_Work item_
Transcribe the listing below only from the line with "left_mouse_down()" up to and including the line with "left_mouse_up()".

_Task data_
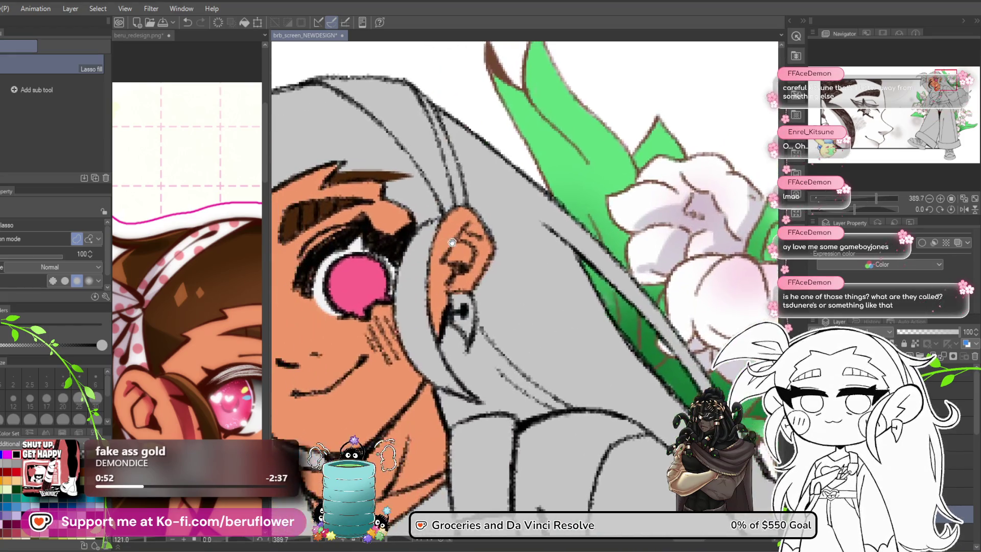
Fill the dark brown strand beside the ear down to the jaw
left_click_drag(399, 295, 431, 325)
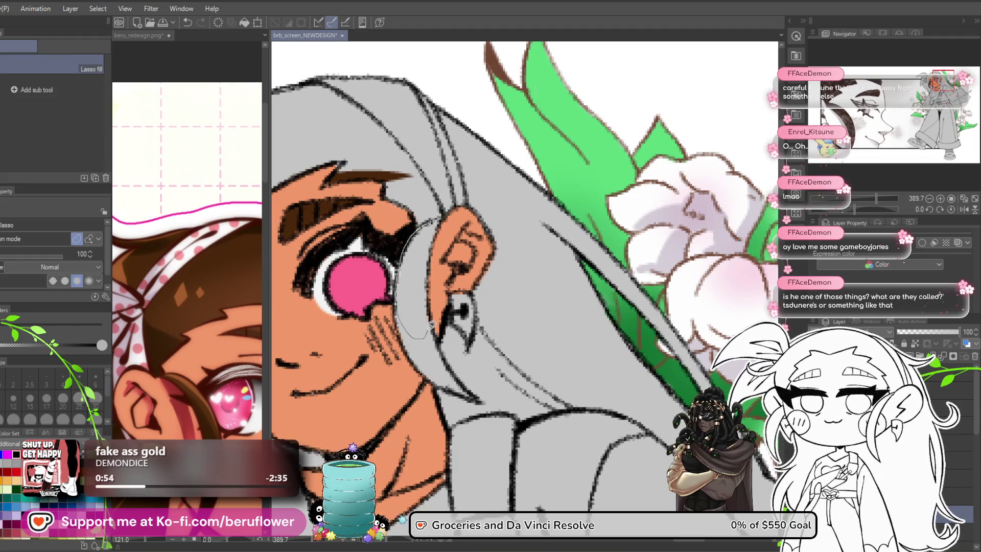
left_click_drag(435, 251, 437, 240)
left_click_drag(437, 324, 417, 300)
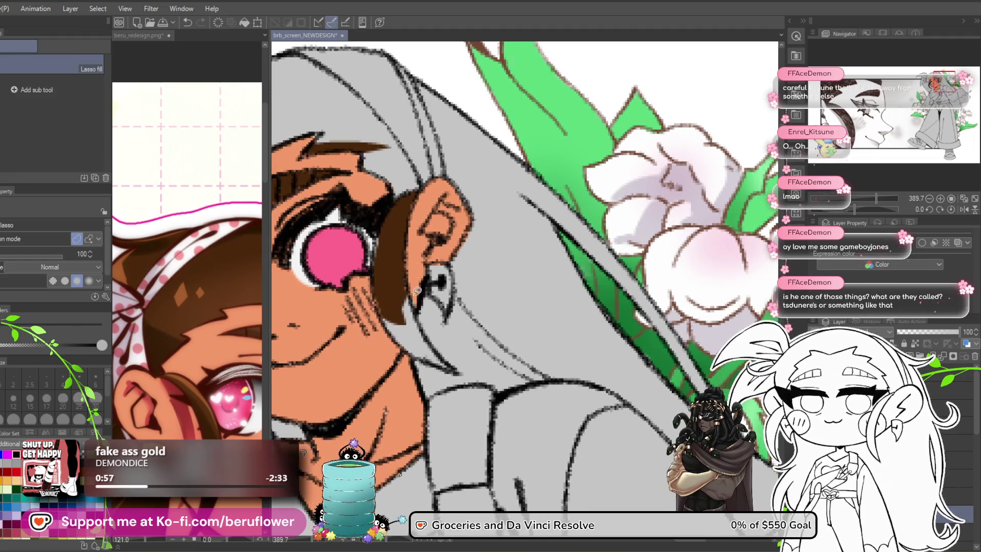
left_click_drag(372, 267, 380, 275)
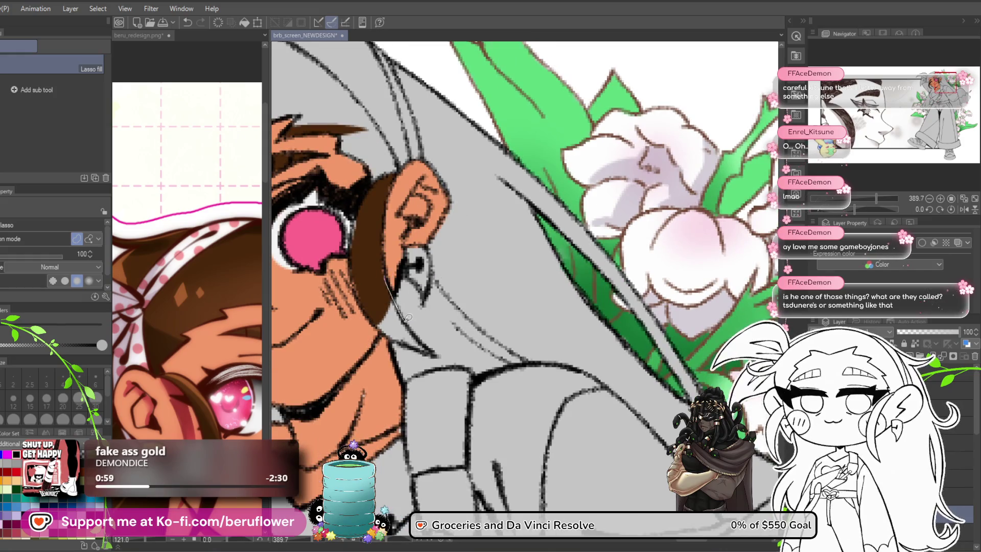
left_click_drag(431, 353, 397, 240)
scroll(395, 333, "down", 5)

---

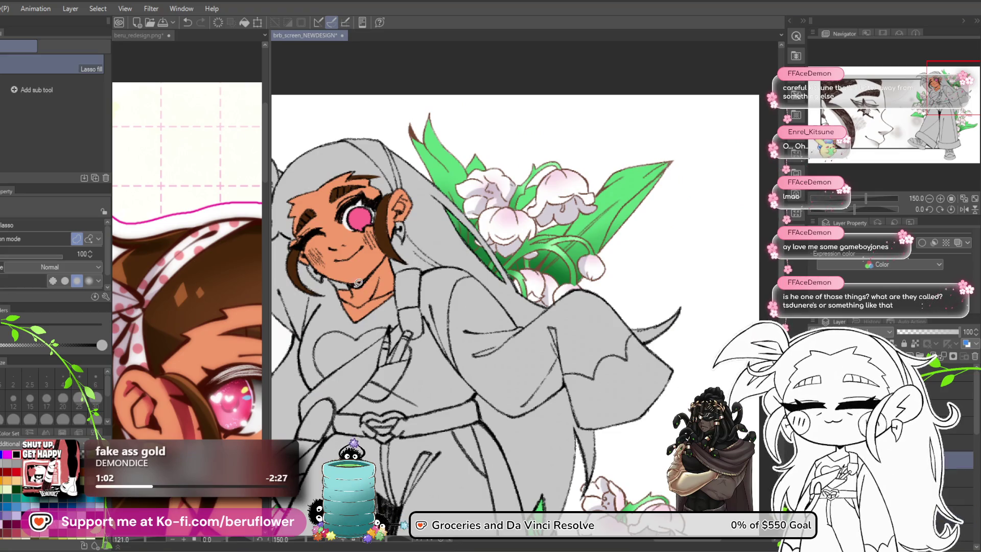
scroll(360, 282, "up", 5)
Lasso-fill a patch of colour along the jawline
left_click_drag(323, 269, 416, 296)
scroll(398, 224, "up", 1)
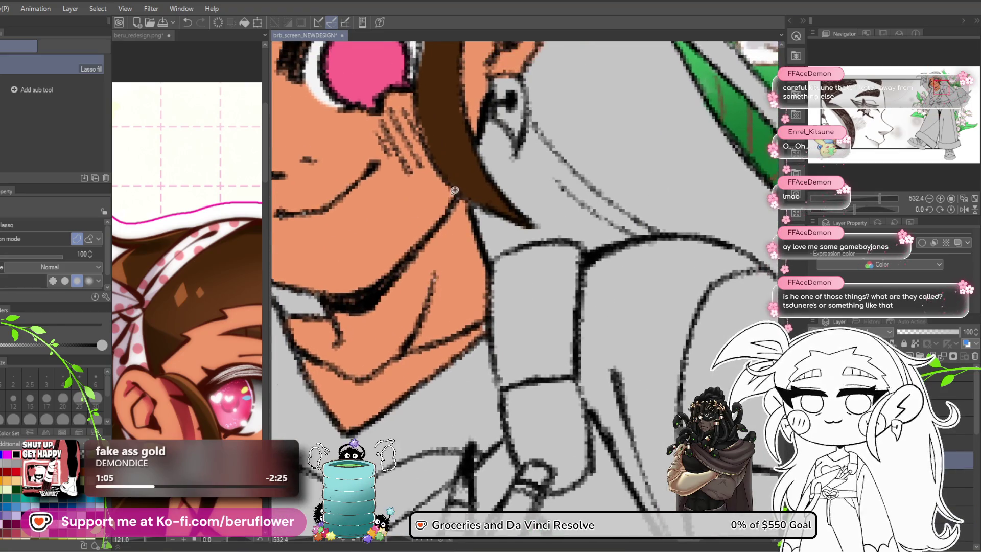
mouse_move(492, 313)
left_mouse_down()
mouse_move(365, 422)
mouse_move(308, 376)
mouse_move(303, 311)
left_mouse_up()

==

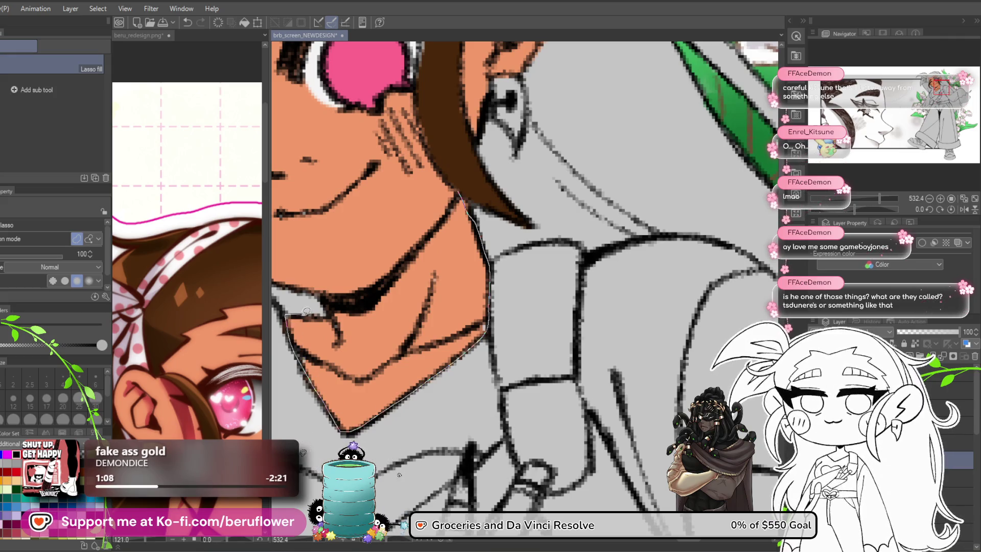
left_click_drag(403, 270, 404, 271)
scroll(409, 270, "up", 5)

_Finished exercise_
left_mouse_down()
mouse_move(365, 422)
mouse_move(308, 376)
mouse_move(303, 311)
left_mouse_up()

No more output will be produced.